**YOUR OBJECTIVE**
Search term "table": please copy every line of the records below that contains it.

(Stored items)
────────────────────────────────────────
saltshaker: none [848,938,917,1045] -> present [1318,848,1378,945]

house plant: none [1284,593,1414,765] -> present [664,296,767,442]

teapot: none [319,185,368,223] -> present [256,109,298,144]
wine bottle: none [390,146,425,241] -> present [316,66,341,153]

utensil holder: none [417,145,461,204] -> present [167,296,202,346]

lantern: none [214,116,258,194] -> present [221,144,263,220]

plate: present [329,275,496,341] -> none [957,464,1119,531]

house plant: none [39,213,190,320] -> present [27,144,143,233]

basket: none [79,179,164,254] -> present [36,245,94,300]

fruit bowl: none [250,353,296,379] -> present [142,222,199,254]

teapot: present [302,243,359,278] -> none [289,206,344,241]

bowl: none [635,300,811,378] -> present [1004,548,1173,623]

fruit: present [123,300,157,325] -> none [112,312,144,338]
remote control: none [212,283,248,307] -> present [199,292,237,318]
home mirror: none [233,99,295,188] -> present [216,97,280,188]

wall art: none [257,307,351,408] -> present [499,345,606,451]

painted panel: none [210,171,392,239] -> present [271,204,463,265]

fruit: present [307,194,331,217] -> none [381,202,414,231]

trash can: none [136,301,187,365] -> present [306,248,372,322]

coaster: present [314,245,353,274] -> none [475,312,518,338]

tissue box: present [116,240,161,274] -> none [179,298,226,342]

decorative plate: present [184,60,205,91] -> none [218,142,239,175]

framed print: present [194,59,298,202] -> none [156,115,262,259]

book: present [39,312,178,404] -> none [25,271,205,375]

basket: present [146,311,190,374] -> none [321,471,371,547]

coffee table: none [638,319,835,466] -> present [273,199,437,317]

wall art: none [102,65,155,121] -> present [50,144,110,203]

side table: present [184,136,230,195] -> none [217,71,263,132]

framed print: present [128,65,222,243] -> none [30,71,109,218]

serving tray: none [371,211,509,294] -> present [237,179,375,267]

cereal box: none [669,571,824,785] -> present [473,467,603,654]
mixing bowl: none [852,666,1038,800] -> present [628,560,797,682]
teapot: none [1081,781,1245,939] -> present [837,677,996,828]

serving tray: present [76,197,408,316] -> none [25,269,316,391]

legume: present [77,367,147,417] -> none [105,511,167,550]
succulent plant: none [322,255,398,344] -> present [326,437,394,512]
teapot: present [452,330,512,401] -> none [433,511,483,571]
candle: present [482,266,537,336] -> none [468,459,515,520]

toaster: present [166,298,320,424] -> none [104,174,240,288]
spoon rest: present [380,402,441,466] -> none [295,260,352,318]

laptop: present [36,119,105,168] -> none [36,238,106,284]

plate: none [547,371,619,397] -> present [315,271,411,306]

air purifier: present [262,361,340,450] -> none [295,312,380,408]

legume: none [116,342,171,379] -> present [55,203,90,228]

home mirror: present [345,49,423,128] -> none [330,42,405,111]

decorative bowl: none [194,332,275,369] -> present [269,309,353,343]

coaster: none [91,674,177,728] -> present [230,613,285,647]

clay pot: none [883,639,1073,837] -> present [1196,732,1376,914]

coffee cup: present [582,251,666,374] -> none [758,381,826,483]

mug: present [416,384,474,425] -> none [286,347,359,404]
────────────────────────────────────────
**RESPONSE**
coffee table: none [638,319,835,466] -> present [273,199,437,317]
side table: present [184,136,230,195] -> none [217,71,263,132]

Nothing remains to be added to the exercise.